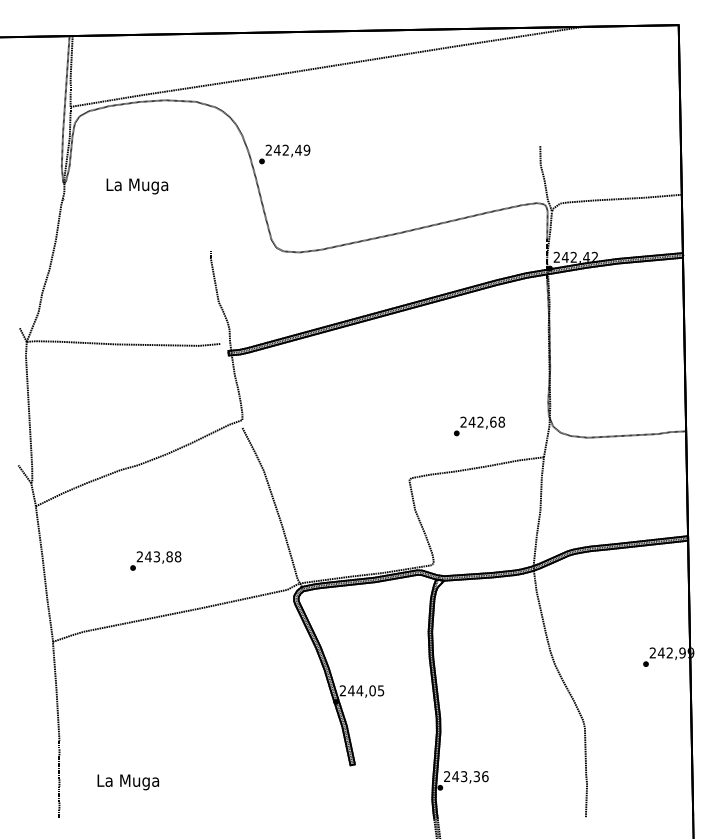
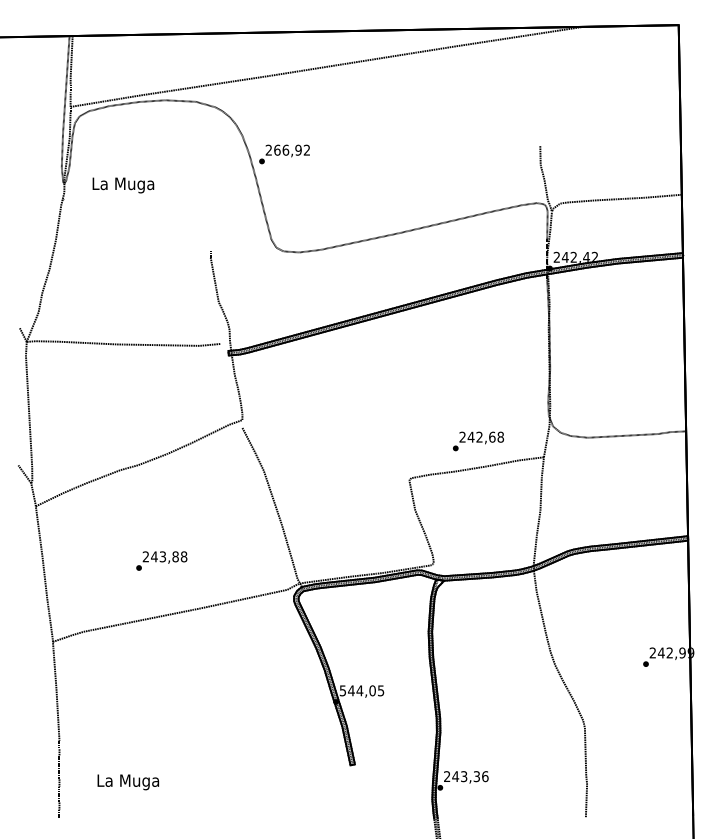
text at (291, 149): 242,49 -> 266,92
text at (137, 186) position: (137, 186) -> (123, 185)
text at (479, 426) position: (479, 426) -> (478, 441)
text at (155, 560) position: (155, 560) -> (161, 560)
text at (342, 690): 244,05 -> 544,05
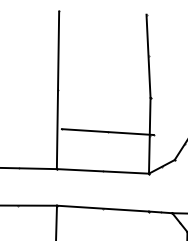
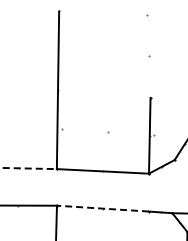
line at (148, 55): present -> none
line at (107, 132): present -> none
line at (29, 168): solid -> dashed
line at (102, 208): solid -> dashed
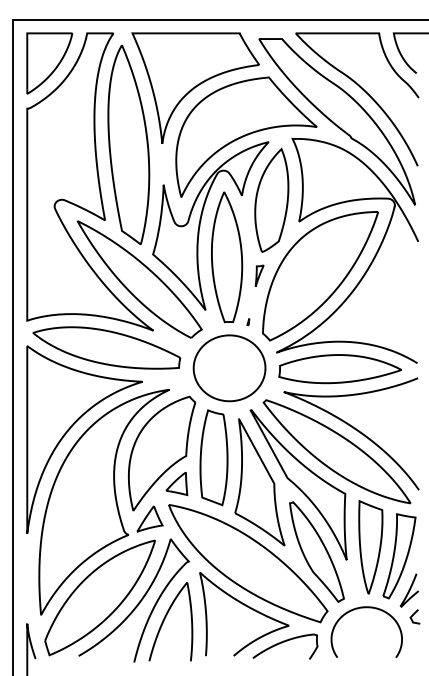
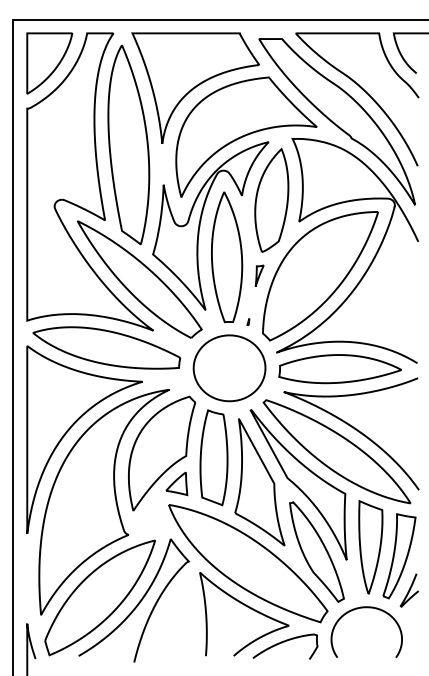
part at (149, 518): present -> none
curve at (413, 615): present -> none
curve at (165, 619): present -> none
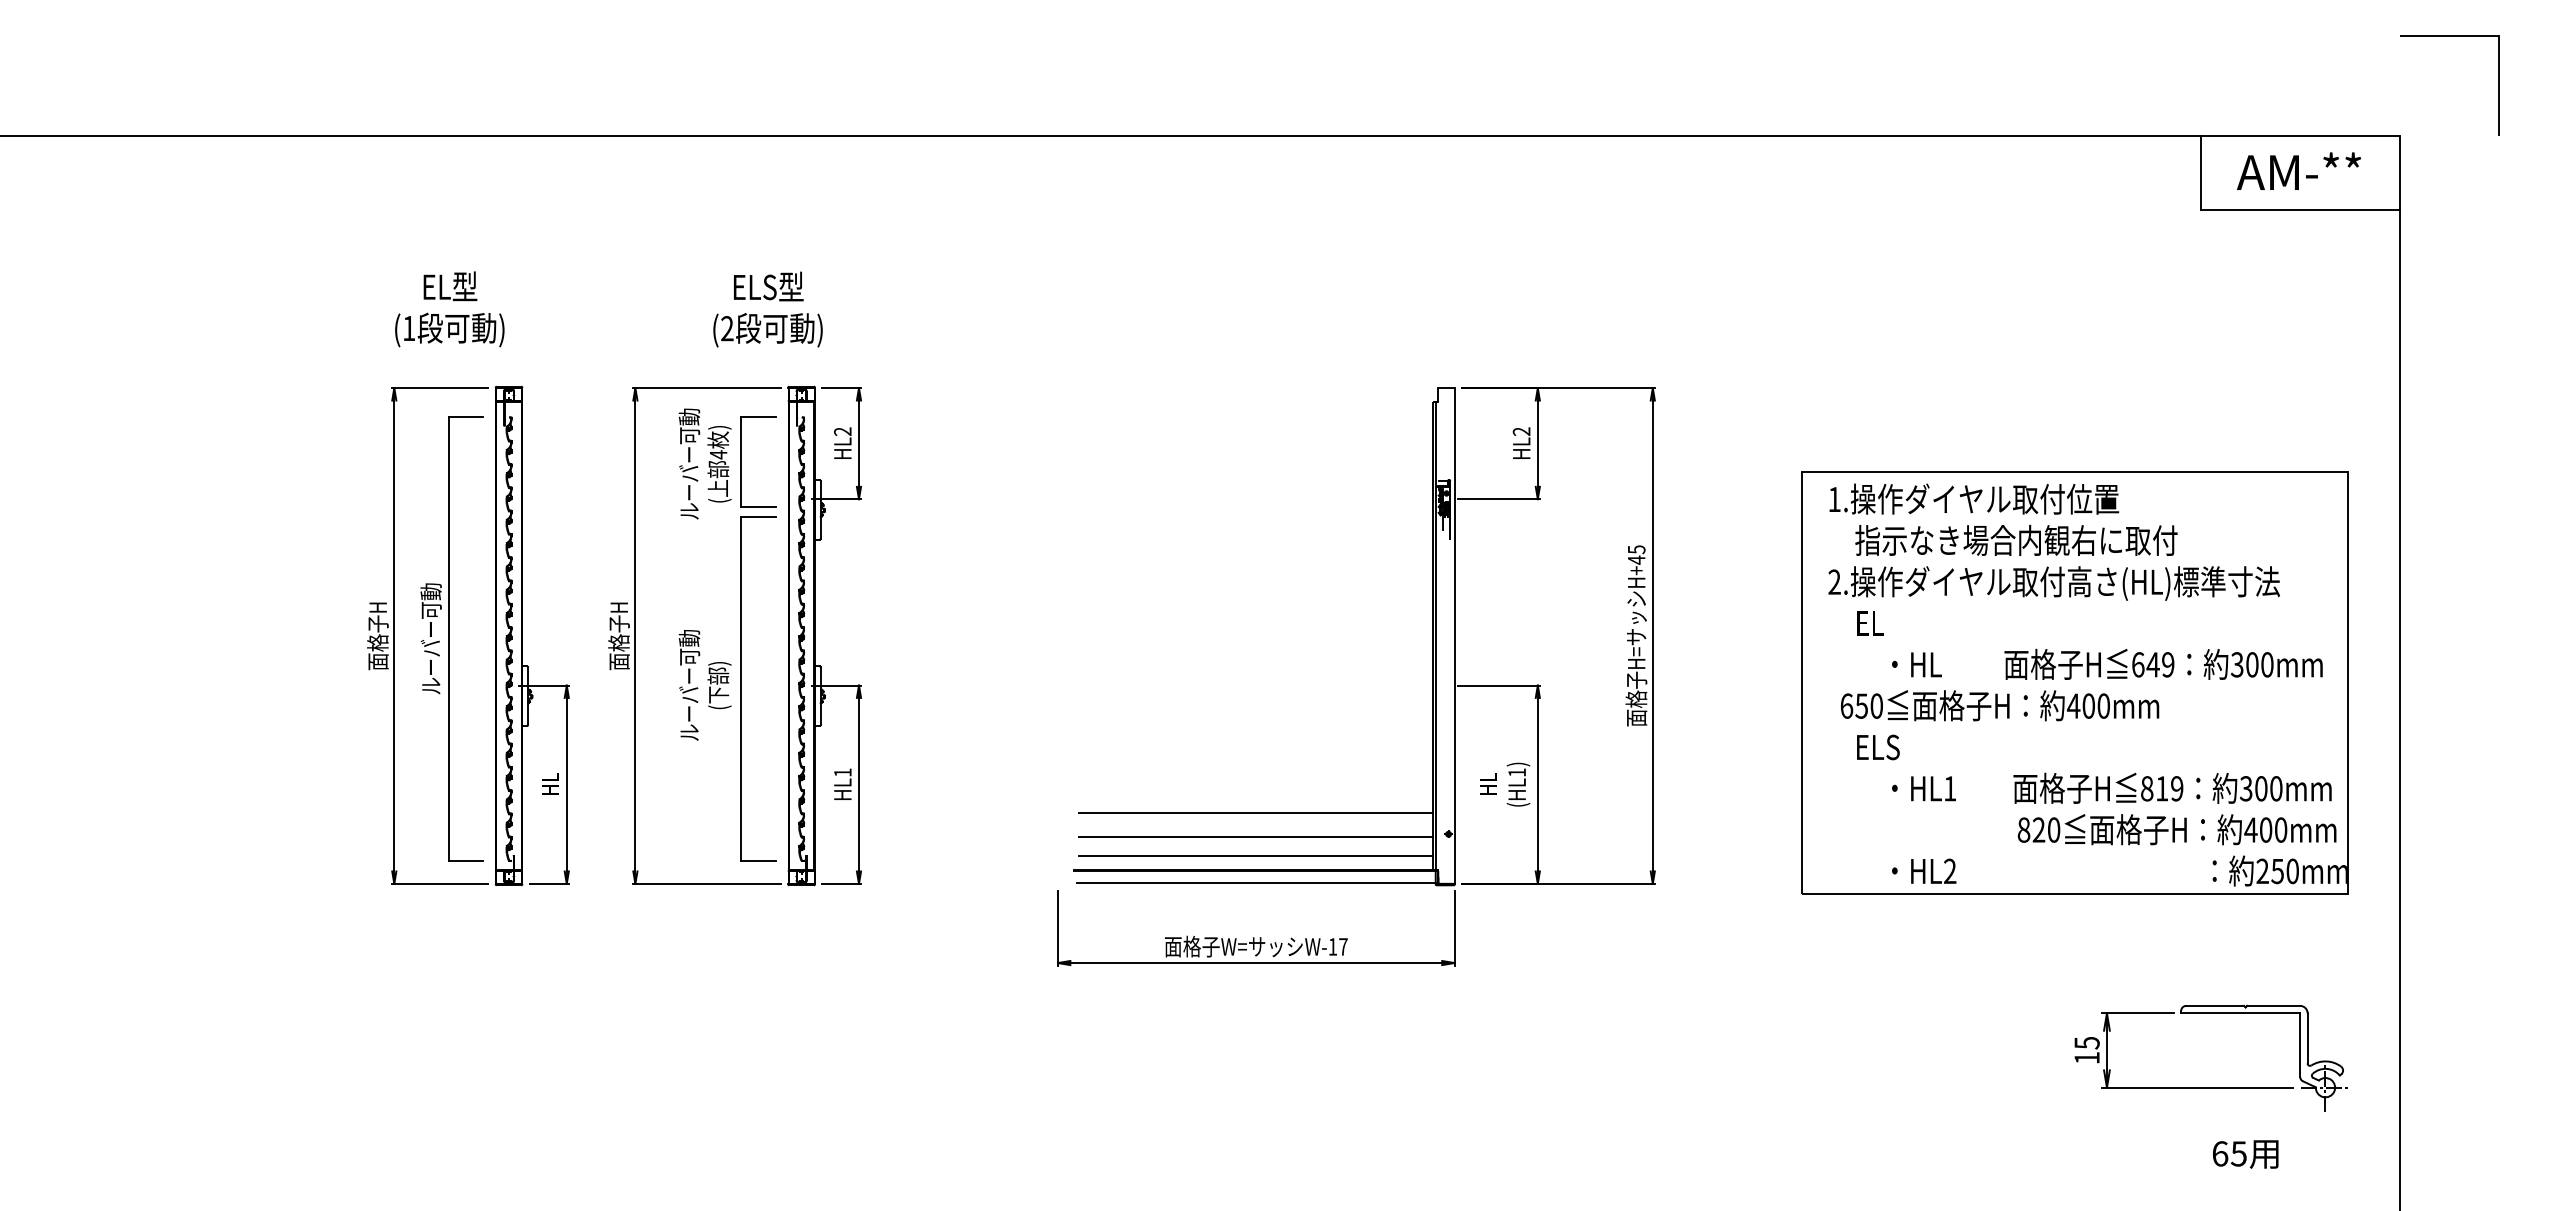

◆ **Exercise**:
Revise the entries above by replacing every "none" with "removed" and keeping everything else the same. Leave the pictures out of your answer.

◆ **Exercise result**:
text at (291, 149): 242,49 -> 266,92
text at (137, 186) position: (137, 186) -> (123, 185)
text at (479, 426) position: (479, 426) -> (478, 441)
text at (155, 560) position: (155, 560) -> (161, 560)
text at (342, 690): 244,05 -> 544,05
line at (148, 55): present -> removed
line at (107, 132): present -> removed
line at (29, 168): solid -> dashed
line at (102, 208): solid -> dashed
part at (149, 518): present -> removed
curve at (413, 615): present -> removed
curve at (165, 619): present -> removed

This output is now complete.